Article ID Journal Published Year Pages File Type
8796752 Arthroscopy: The Journal of Arthroscopic & Related Surgery 2018 4 Pages PDF
Abstract
Proximal hamstring injuries cause buttock pain and may result in significant weakness and sciatic neuralgia. Avulsion ruptures involving 2 or more tendons with >2-cm retraction may benefit from early open surgical repair. More chronic equivalents may benefit from Achilles allograft reconstruction. Chronic proximal hamstring syndrome causing posterior thigh and sit pain may occur from less severe, often repetitive injury to the proximal hamstring origin with secondary sciatic neuralgia from local adhesions or scar entrapment. Recalcitrant cases may benefit from surgical intervention, but the most effective procedure (tenotomy, resection of degenerative tissue with tenotomy vs repair, sciatic neurolysis) has not been established. The role of endoscopic surgery of the proximal hamstring is evolving, but currently may best be indicated for ischial bursectomy, debridement of degenerative tendon tissue, and/or sciatic neurolysis.

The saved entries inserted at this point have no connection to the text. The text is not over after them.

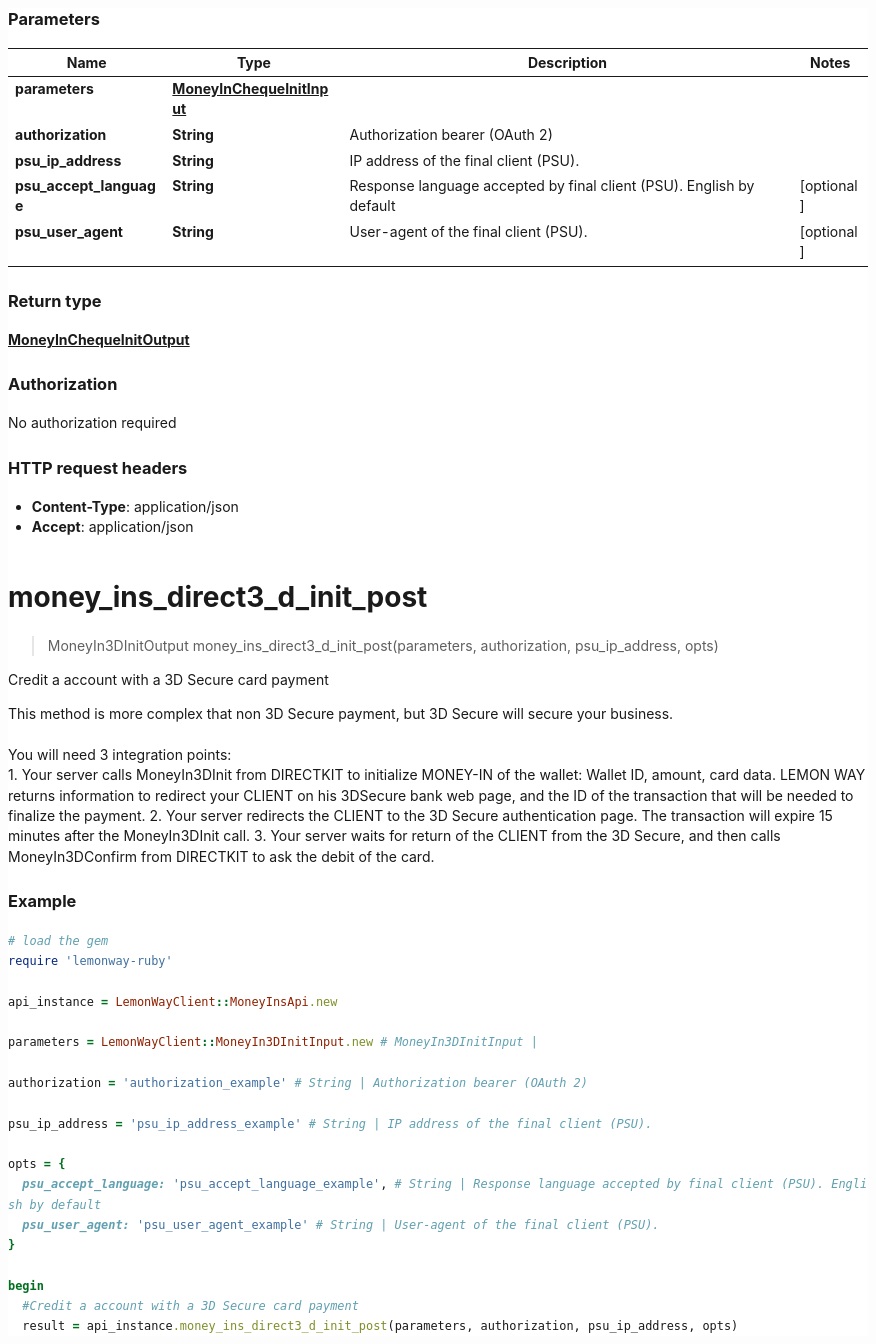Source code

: ### Parameters

Name | Type | Description  | Notes
------------- | ------------- | ------------- | -------------
 **parameters** | [**MoneyInChequeInitInput**](MoneyInChequeInitInput.md)|  | 
 **authorization** | **String**| Authorization bearer (OAuth 2) | 
 **psu_ip_address** | **String**| IP address of the final client (PSU). | 
 **psu_accept_language** | **String**| Response language accepted by final client (PSU). English by default | [optional] 
 **psu_user_agent** | **String**| User-agent of the final client (PSU). | [optional] 

### Return type

[**MoneyInChequeInitOutput**](MoneyInChequeInitOutput.md)

### Authorization

No authorization required

### HTTP request headers

 - **Content-Type**: application/json
 - **Accept**: application/json



# **money_ins_direct3_d_init_post**
> MoneyIn3DInitOutput money_ins_direct3_d_init_post(parameters, authorization, psu_ip_address, opts)

Credit a account with a 3D Secure card payment

This method is more complex that non 3D Secure payment, but 3D Secure will secure your business.<br /><br />  You will need 3 integration points: <br />  1. Your server calls MoneyIn3DInit from DIRECTKIT to initialize MONEY-IN of the wallet: Wallet ID, amount, card data. LEMON WAY returns information to redirect your CLIENT on his 3DSecure bank web page, and the ID of the transaction that will be needed to finalize the payment.  2. Your server redirects the CLIENT to the 3D Secure authentication page. The transaction will expire 15 minutes after the MoneyIn3DInit call.  3. Your server waits for return of the CLIENT from the 3D Secure, and then calls MoneyIn3DConfirm from DIRECTKIT to ask the debit of the card.

### Example
```ruby
# load the gem
require 'lemonway-ruby'

api_instance = LemonWayClient::MoneyInsApi.new

parameters = LemonWayClient::MoneyIn3DInitInput.new # MoneyIn3DInitInput | 

authorization = 'authorization_example' # String | Authorization bearer (OAuth 2)

psu_ip_address = 'psu_ip_address_example' # String | IP address of the final client (PSU).

opts = { 
  psu_accept_language: 'psu_accept_language_example', # String | Response language accepted by final client (PSU). English by default
  psu_user_agent: 'psu_user_agent_example' # String | User-agent of the final client (PSU).
}

begin
  #Credit a account with a 3D Secure card payment
  result = api_instance.money_ins_direct3_d_init_post(parameters, authorization, psu_ip_address, opts)
```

Although endoscopic proximal hamstring repair is feasible for treating tears with mild retraction, the role of endoscopic (or open) surgery in repair of acute complete tears with <2-cm retraction or less severe injuries (partial tears or complete tears without retraction) is controversial because most of these injuries may respond to nonoperative management. In this setting, perhaps surgical treatment (open or endoscopic) should be reserved for patients who have failed nonsurgical management.